■ **Request**:
Pull out every line below that holds the word "hourly".

(Provided entries Opens)

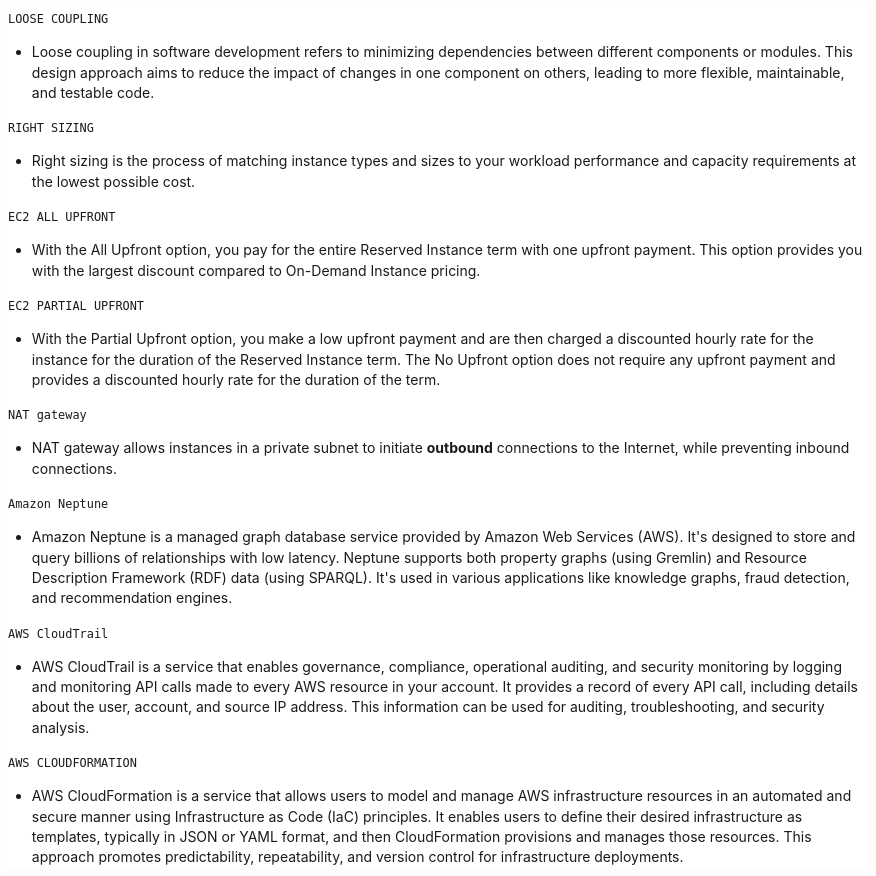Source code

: ``LOOSE COUPLING``

- Loose coupling in software development refers to minimizing dependencies between different
  components or modules. This design approach aims to reduce the impact of changes in one component
  on others, leading to more flexible, maintainable, and testable code.

``RIGHT SIZING``

- Right sizing is the process of matching instance types and sizes to your workload performance
  and capacity requirements at the lowest possible cost.

``EC2 ALL UPFRONT``

- With the All Upfront option, you pay for the entire Reserved Instance term with one upfront payment.
  This option provides you with the largest discount compared to On-Demand Instance pricing.

``EC2 PARTIAL UPFRONT``

- With the Partial Upfront option, you make a low upfront payment and are then charged a discounted hourly
  rate for the instance for the duration of the Reserved Instance term. The No Upfront option does not
  require any upfront payment and provides a discounted hourly rate for the duration of the term.

``NAT gateway``

- NAT gateway allows instances in a private subnet to initiate **outbound** connections to the Internet,
  while preventing inbound connections.

``Amazon Neptune``

- Amazon Neptune is a managed graph database service provided by Amazon Web Services (AWS). It's designed to store and
  query billions of relationships with low latency. Neptune supports both property graphs (using Gremlin) and Resource
  Description Framework (RDF) data (using SPARQL). It's used in various applications like knowledge graphs,
  fraud detection, and recommendation engines.

``AWS CloudTrail``

- AWS CloudTrail is a service that enables governance, compliance, operational auditing, and security monitoring by
  logging and monitoring API calls made to every AWS resource in your account. It provides a record of every API call,
  including details about the user, account, and source IP address. This information can be used for auditing,
  troubleshooting, and security analysis.

``AWS CLOUDFORMATION``

- AWS CloudFormation is a service that allows users to model and manage AWS infrastructure resources in an automated and
  secure manner using Infrastructure as Code (IaC) principles. It enables users to define their desired infrastructure
  as templates, typically in JSON or YAML format, and then CloudFormation provisions and manages those resources.
  This approach promotes predictability, repeatability, and version control for infrastructure deployments.
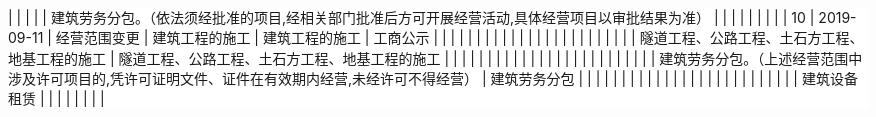 |                                                                                                                              |                                                                                                                                                                                                                   |                      |                                                                                                   | 建筑劳务分包。（依法须经批准的项目,经相关部门批准后方可开展经营活动,具体经营项目以审批结果为准）                                                                                 |            |           |        |                            |            |         |    |
| 10                                                                                                                           | 2019-09-11                                                                                                                                                                                                        | 经营范围变更               | 建筑工程的施工                                                                                           | 建筑工程的施工                                                                                                                           | 工商公示       |           |        |                            |            |         |    |
|                                                                                                                              |                                                                                                                                                                                                                   |                      |                                                                                                   |                                                                                                                                   |            |           |        |                            |            |         |    |
|                                                                                                                              |                                                                                                                                                                                                                   |                      | 隧道工程、公路工程、土石方工程、地基工程的施工                                                                           | 隧道工程、公路工程、土石方工程、地基工程的施工                                                                                                           |            |           |        |                            |            |         |    |
|                                                                                                                              |                                                                                                                                                                                                                   |                      |                                                                                                   |                                                                                                                                   |            |           |        |                            |            |         |    |
|                                                                                                                              |                                                                                                                                                                                                                   |                      | 建筑劳务分包。（上述经营范围中涉及许可项目的,凭许可证明文件、证件在有效期内经营,未经许可不得经营）                                                | 建筑劳务分包                                                                                                                            |            |           |        |                            |            |         |    |
|                                                                                                                              |                                                                                                                                                                                                                   |                      |                                                                                                   |                                                                                                                                   |            |           |        |                            |            |         |    |
|                                                                                                                              |                                                                                                                                                                                                                   |                      |                                                                                                   | 建筑设备租赁                                                                                                                            |            |           |        |                            |            |         |    |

(Provided entries Closes)

■ **Exercise answer**:
- With the Partial Upfront option, you make a low upfront payment and are then charged a discounted hourly
  require any upfront payment and provides a discounted hourly rate for the duration of the term.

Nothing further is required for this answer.